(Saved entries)
*****
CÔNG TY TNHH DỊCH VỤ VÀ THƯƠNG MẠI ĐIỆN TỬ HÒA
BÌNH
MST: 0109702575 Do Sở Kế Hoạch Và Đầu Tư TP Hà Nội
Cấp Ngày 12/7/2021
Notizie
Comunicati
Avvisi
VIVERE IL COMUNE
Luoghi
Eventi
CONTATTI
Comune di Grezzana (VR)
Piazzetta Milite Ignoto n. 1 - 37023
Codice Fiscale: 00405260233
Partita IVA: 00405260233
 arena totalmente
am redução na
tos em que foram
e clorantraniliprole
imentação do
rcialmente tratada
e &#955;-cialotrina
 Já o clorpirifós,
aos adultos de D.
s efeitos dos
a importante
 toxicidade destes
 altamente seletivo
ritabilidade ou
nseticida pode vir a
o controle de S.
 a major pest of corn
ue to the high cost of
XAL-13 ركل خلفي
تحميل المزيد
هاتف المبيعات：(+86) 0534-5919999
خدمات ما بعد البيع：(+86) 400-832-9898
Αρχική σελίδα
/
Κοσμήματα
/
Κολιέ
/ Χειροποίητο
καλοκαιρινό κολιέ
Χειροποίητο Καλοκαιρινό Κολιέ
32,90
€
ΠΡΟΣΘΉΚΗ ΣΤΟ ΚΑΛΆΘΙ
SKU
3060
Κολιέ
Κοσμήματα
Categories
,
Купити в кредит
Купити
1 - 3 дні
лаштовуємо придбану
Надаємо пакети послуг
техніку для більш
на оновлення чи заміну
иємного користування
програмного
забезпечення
*****
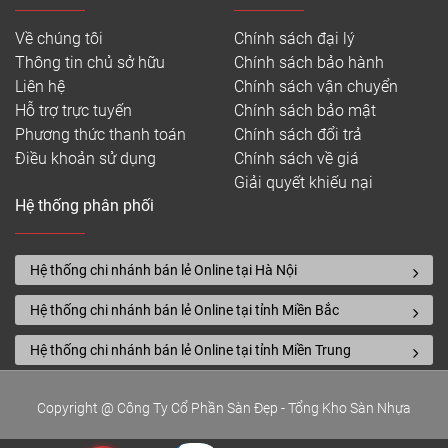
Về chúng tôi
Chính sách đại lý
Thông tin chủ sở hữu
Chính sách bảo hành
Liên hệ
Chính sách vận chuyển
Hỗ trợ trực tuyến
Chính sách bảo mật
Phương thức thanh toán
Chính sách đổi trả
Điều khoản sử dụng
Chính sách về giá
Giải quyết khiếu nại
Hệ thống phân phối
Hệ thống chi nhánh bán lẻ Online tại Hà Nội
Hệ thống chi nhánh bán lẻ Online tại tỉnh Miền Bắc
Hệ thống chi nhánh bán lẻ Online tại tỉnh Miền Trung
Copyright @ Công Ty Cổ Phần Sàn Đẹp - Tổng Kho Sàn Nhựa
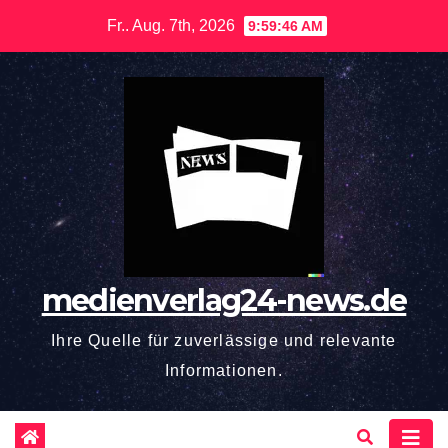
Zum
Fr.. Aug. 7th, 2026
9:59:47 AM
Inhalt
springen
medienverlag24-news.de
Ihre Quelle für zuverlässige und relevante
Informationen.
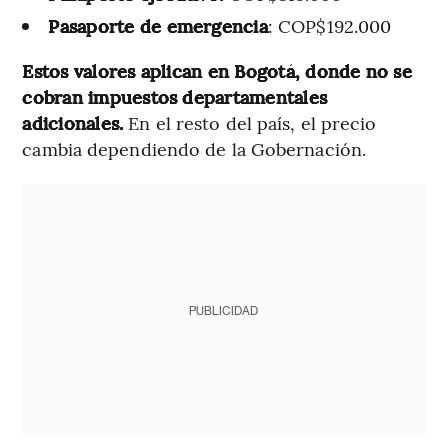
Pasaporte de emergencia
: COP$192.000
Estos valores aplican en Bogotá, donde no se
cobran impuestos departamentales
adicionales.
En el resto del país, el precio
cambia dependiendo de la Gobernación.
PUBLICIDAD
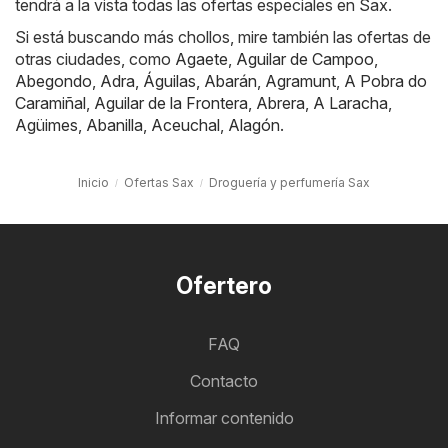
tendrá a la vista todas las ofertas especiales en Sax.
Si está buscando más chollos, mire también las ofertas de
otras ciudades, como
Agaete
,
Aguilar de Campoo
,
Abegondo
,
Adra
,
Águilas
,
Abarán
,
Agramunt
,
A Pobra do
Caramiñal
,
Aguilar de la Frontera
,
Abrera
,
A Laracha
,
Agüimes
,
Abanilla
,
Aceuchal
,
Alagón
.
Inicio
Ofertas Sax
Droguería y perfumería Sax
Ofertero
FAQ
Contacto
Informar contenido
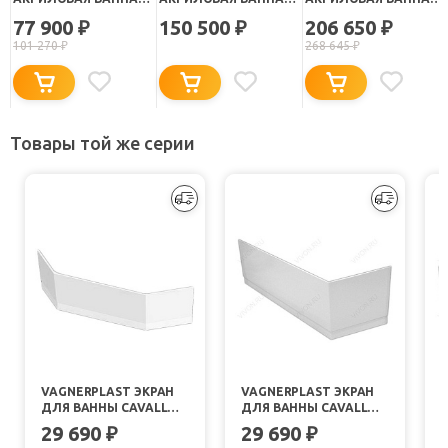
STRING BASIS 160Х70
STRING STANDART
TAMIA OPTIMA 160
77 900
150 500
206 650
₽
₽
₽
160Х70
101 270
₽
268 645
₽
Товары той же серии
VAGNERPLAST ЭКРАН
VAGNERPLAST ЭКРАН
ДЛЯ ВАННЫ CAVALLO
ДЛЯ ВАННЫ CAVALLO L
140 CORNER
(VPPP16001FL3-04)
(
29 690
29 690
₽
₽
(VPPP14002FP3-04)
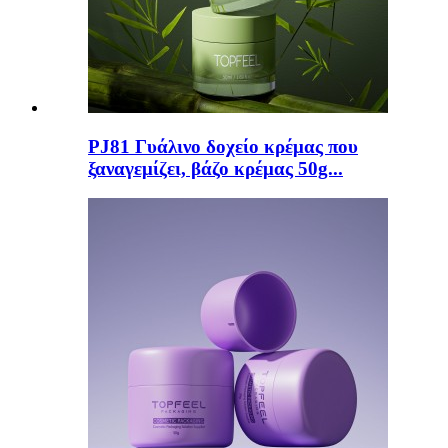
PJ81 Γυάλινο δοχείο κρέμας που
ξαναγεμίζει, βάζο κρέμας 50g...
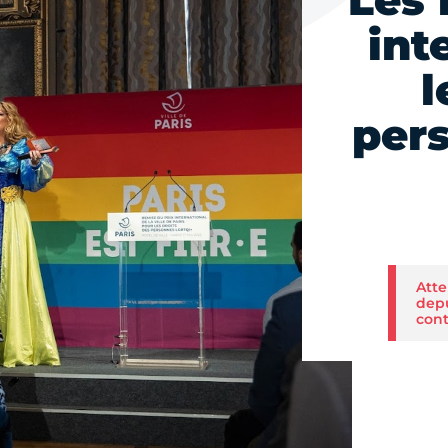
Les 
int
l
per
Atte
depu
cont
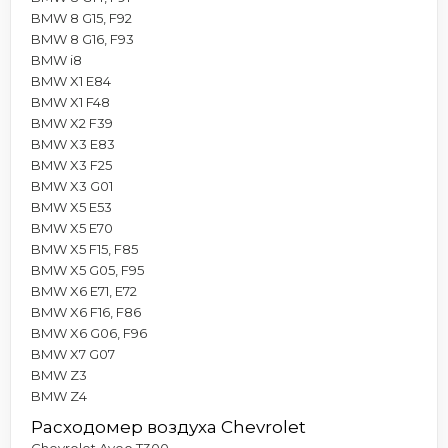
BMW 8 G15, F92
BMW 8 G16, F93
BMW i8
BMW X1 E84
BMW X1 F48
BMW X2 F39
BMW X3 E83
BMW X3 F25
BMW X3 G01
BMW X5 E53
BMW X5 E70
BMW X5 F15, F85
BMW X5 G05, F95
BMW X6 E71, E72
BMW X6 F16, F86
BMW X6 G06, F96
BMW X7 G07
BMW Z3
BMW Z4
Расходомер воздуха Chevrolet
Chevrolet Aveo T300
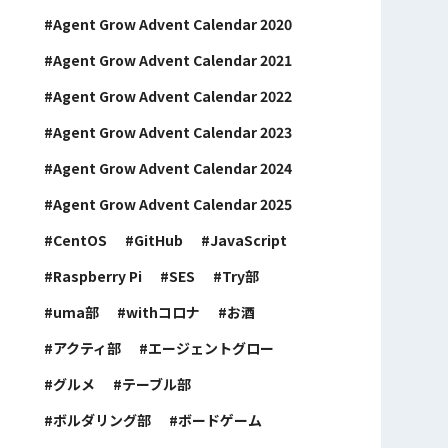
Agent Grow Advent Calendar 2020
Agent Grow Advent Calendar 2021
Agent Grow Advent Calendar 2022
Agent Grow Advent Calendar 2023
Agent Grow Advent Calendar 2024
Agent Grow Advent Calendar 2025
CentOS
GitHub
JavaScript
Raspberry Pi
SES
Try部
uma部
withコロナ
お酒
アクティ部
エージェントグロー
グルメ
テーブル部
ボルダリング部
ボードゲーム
*****
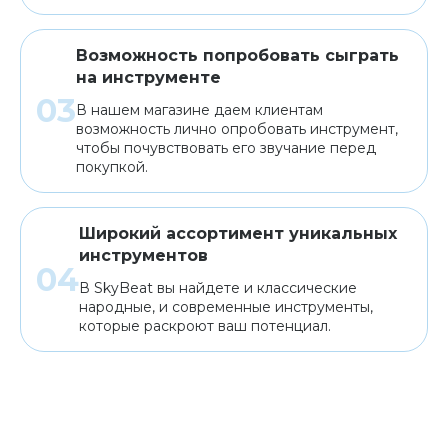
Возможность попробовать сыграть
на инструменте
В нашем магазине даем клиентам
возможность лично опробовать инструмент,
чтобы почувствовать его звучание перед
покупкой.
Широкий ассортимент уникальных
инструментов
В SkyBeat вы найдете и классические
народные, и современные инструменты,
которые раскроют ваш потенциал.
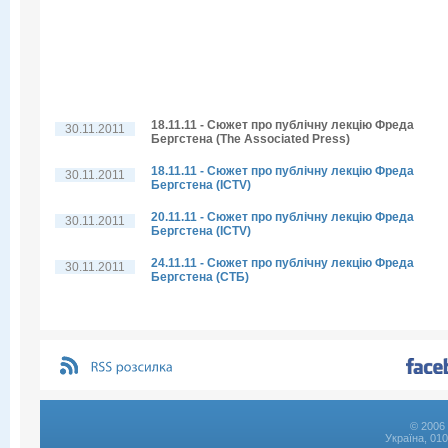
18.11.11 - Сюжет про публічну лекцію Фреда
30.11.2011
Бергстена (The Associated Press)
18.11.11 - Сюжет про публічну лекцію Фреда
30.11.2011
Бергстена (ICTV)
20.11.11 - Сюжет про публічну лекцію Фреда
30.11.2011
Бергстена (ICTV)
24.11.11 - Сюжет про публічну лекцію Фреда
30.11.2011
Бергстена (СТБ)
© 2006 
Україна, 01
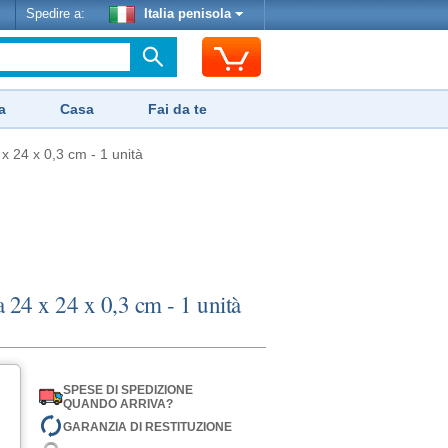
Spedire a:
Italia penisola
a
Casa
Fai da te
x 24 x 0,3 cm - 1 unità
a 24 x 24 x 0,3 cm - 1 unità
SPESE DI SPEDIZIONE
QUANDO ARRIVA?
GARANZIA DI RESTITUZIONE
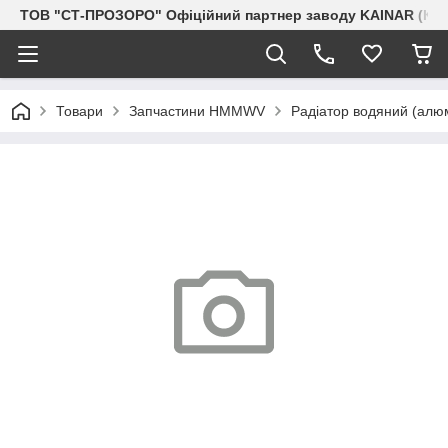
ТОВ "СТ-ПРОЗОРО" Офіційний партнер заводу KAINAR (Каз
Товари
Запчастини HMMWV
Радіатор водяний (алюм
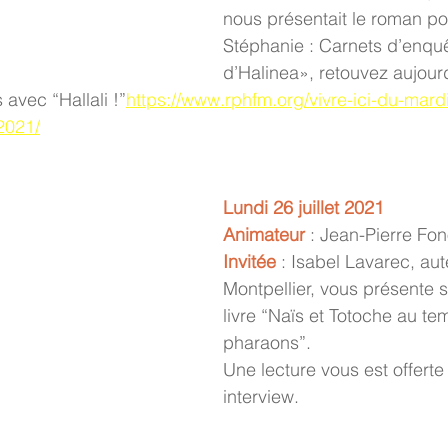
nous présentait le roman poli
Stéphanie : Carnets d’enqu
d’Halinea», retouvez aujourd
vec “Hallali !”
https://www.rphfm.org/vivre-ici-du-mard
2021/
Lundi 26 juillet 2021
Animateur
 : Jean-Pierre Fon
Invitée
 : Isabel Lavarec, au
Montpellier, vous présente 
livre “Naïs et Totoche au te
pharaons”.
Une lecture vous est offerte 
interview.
*****
TASK TO COMPLETE: Reproduce word for word the lines beginning with the line that contains "CÔNG TY TNHH" and continuing through the line that contains "забезпечення", including both of those lines.

WRITTEN ANSWER:
CÔNG TY TNHH DỊCH VỤ VÀ THƯƠNG MẠI ĐIỆN TỬ HÒA
BÌNH
MST: 0109702575 Do Sở Kế Hoạch Và Đầu Tư TP Hà Nội
Cấp Ngày 12/7/2021
Notizie
Comunicati
Avvisi
VIVERE IL COMUNE
Luoghi
Eventi
CONTATTI
Comune di Grezzana (VR)
Piazzetta Milite Ignoto n. 1 - 37023
Codice Fiscale: 00405260233
Partita IVA: 00405260233
 arena totalmente
am redução na
tos em que foram
e clorantraniliprole
imentação do
rcialmente tratada
e &#955;-cialotrina
 Já o clorpirifós,
aos adultos de D.
s efeitos dos
a importante
 toxicidade destes
 altamente seletivo
ritabilidade ou
nseticida pode vir a
o controle de S.
 a major pest of corn
ue to the high cost of
XAL-13 ركل خلفي
تحميل المزيد
هاتف المبيعات：(+86) 0534-5919999
خدمات ما بعد البيع：(+86) 400-832-9898
Αρχική σελίδα
/
Κοσμήματα
/
Κολιέ
/ Χειροποίητο
καλοκαιρινό κολιέ
Χειροποίητο Καλοκαιρινό Κολιέ
32,90
€
ΠΡΟΣΘΉΚΗ ΣΤΟ ΚΑΛΆΘΙ
SKU
3060
Κολιέ
Κοσμήματα
Categories
,
Купити в кредит
Купити
1 - 3 дні
лаштовуємо придбану
Надаємо пакети послуг
техніку для більш
на оновлення чи заміну
иємного користування
програмного
забезпечення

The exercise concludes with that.